## [PAGE EXTRACT]
★ ★ ★ ★ ★

Phish Closes Superball IX Out On A Strong Note

Photo by Patrick Jordan © Phish 2011.

For those of us following Superball IX’s musicalities from afar, Friday and Saturday felt like spending two days with a lover who was a bit of a tease. Through Saturday’s third set, things didn’t get past kissing (43 kisses, to be exact), but there were frequent reminders, in the form of multiple soundcheck jams, that this lover is perfectly capable of going all the way when you’re not around.

 

But then Saturday at 1:30 a.m. rolled around, and everyone convened at the storage facility for the musical equivalent of, well, a psychedelic middle-of-the-night fuck-fest. All of which leaves you with a jumbled head: both satisfied and frustrated, but still, ready to hop right back on the loving train if it’ll just stop for you.

★ ★ ★ ★ ★

## [PROVIDED DATA]
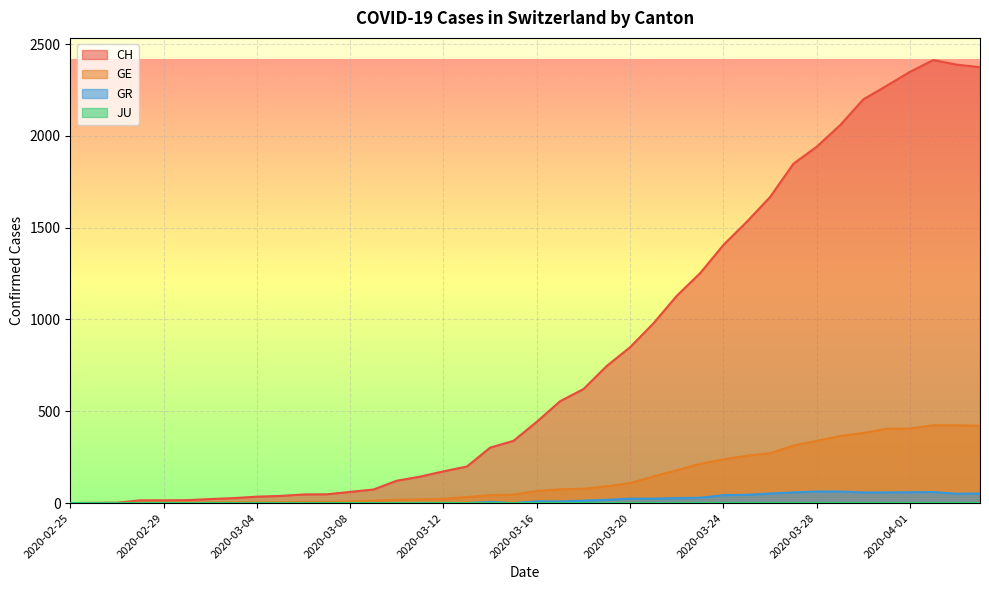

Which series has the widest spread of values?

CH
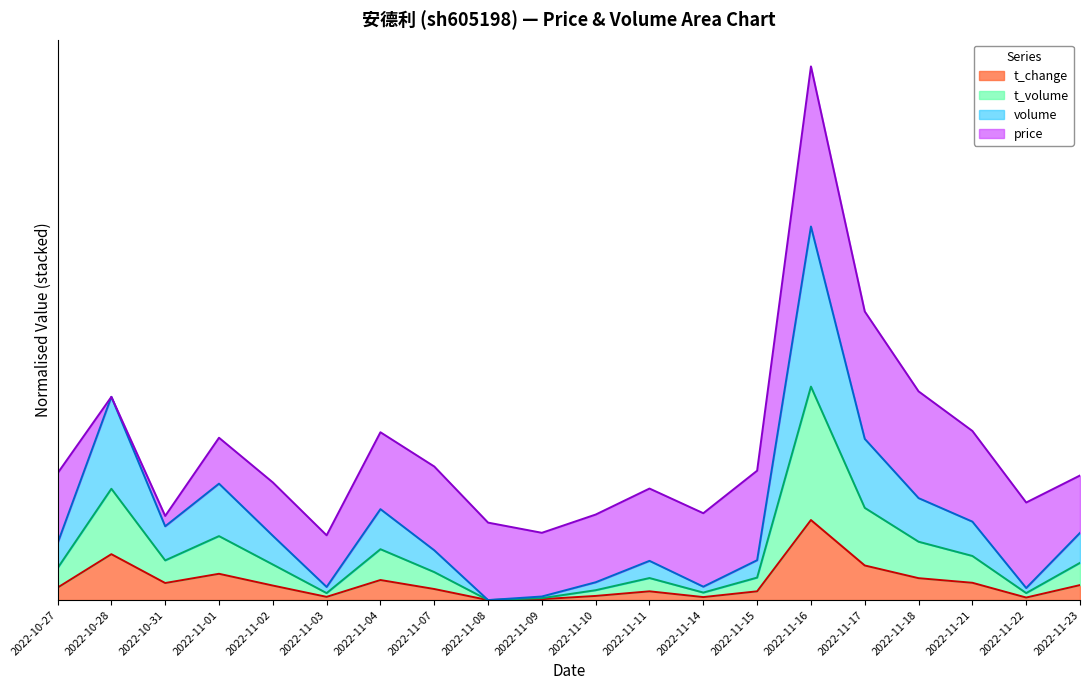

True or false: t_change and t_volume intersect in this chart.

False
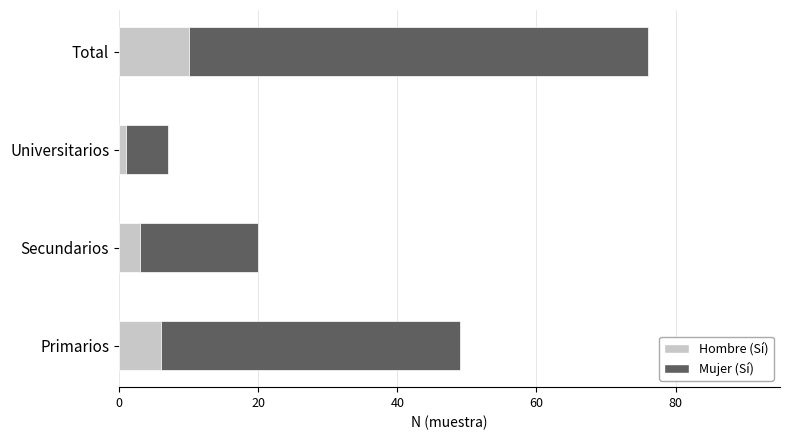

True or false: Hombre (Sí) has a value of 16 at Total.

False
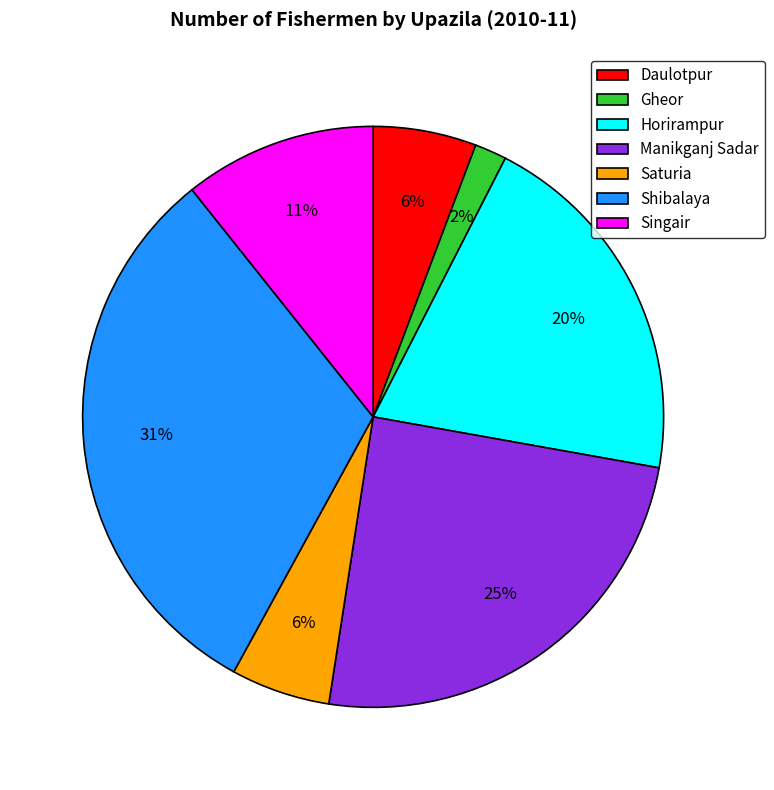

Is the sum of Shibalaya and Manikganj Sadar greater than half?

Yes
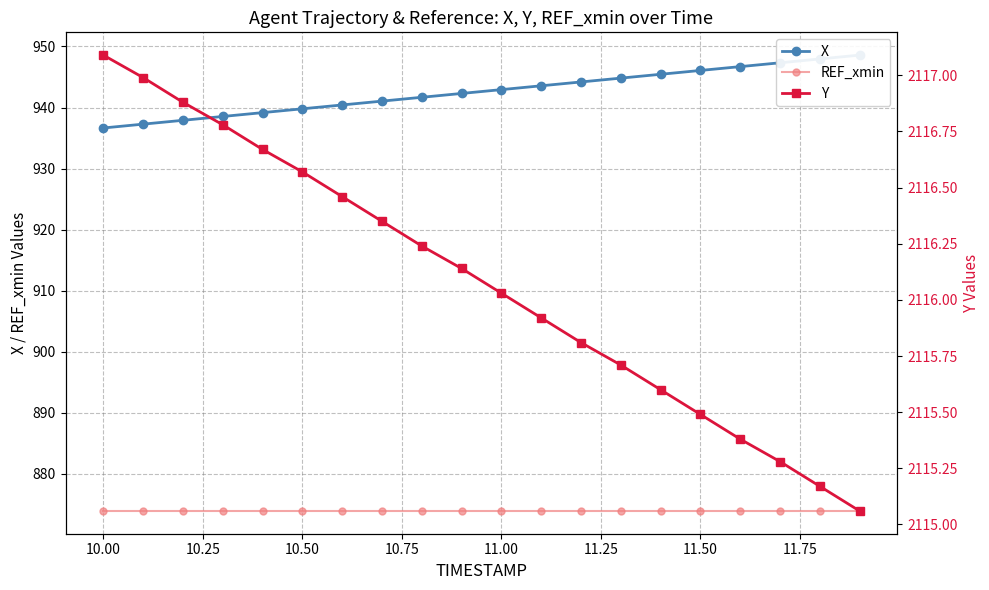

True or false: X and Y cross at least once.

False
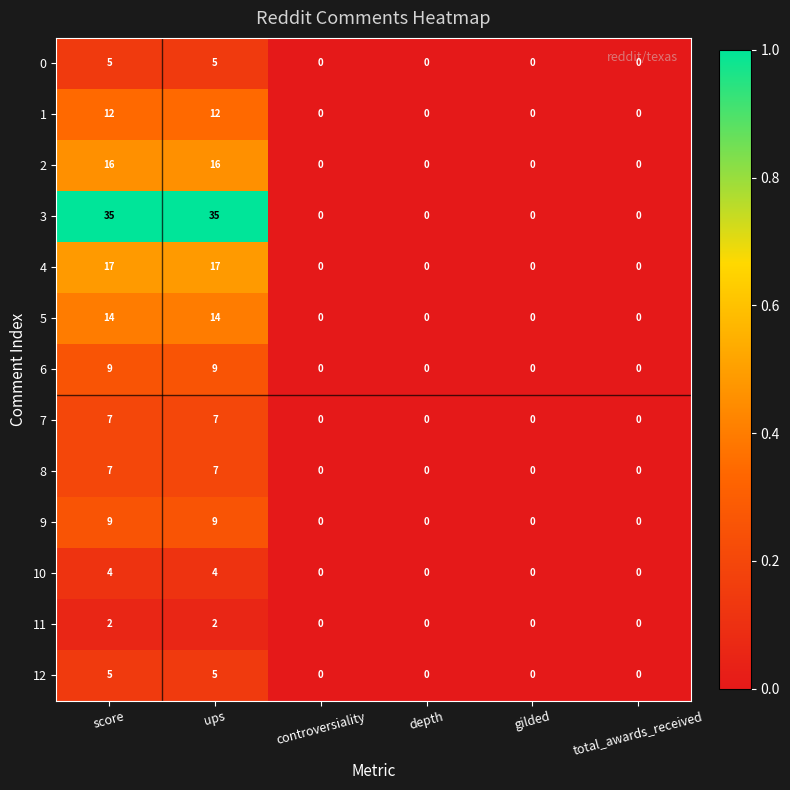

What is the difference between the 9 values at controversiality and ups?

9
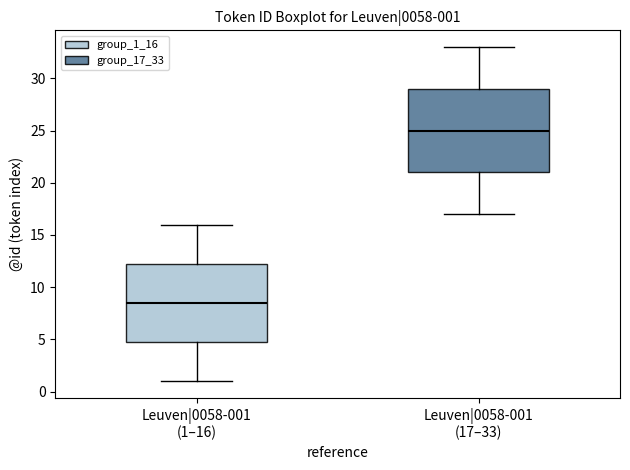

Comparing the boxes themselves (not the whiskers), which one is the tallest?

Leuven|0058-001 (17–33)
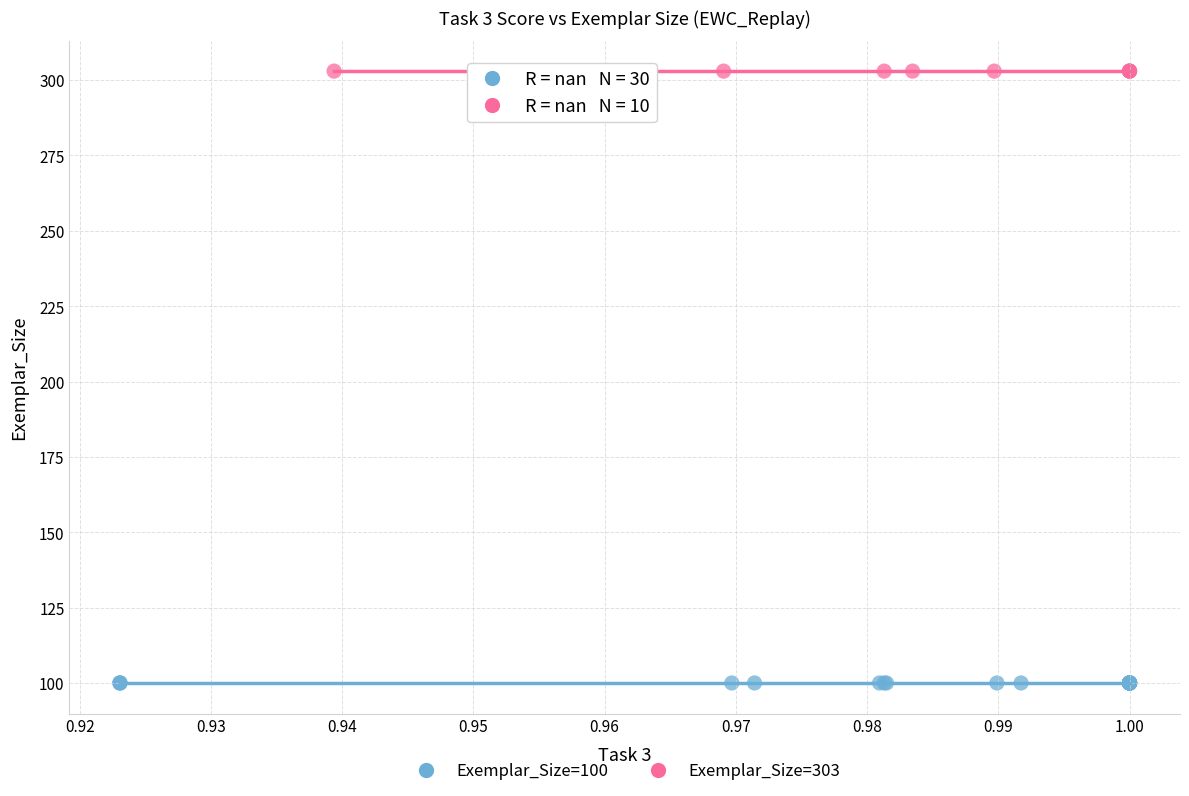

Which series contains the highest Y value?

Exemplar_Size=303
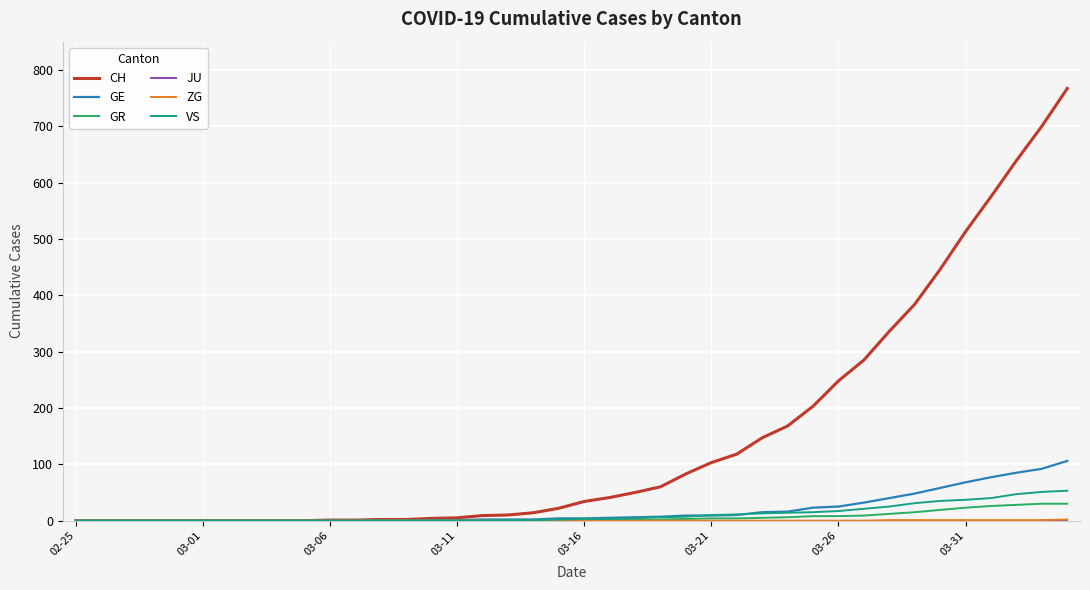

What is the maximum value shown in the chart?

767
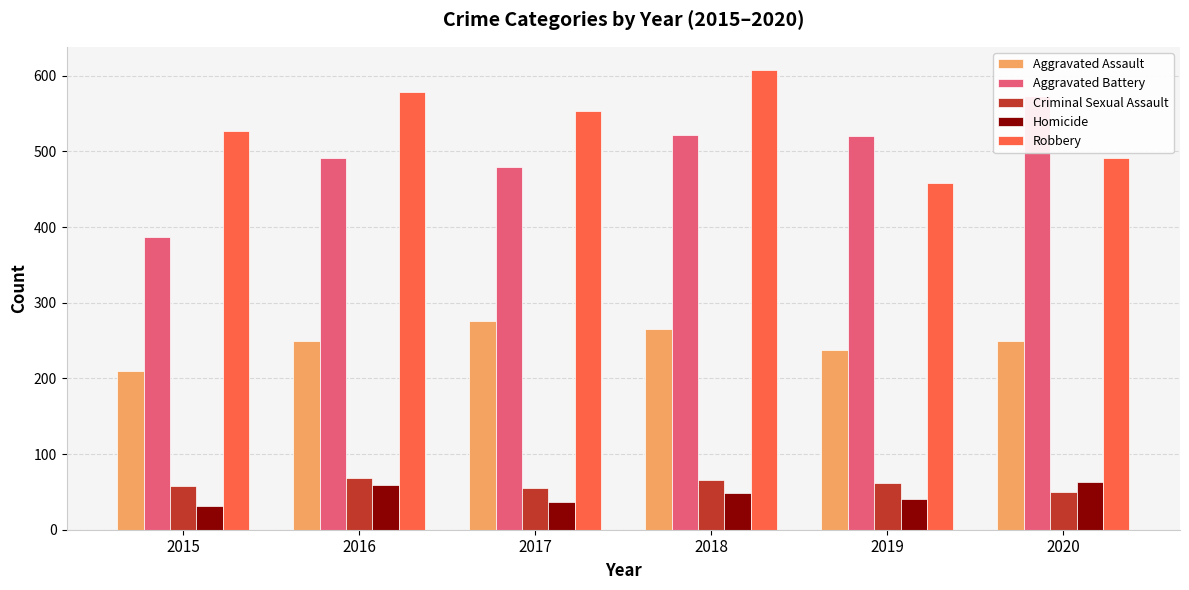

The value of Homicide at 2020 is 42. True or false?

False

★ ★ ★ ★ ★

## [REQUIREMENT]
Copy out the Superball IX review word for word. The material has nothing to do with the Superball IX review.

## [SOLUTION FOR THIS EXERCISE]
Phish Closes Superball IX Out On A Strong Note

Photo by Patrick Jordan © Phish 2011.

For those of us following Superball IX’s musicalities from afar, Friday and Saturday felt like spending two days with a lover who was a bit of a tease. Through Saturday’s third set, things didn’t get past kissing (43 kisses, to be exact), but there were frequent reminders, in the form of multiple soundcheck jams, that this lover is perfectly capable of going all the way when you’re not around.

 

But then Saturday at 1:30 a.m. rolled around, and everyone convened at the storage facility for the musical equivalent of, well, a psychedelic middle-of-the-night fuck-fest. All of which leaves you with a jumbled head: both satisfied and frustrated, but still, ready to hop right back on the loving train if it’ll just stop for you.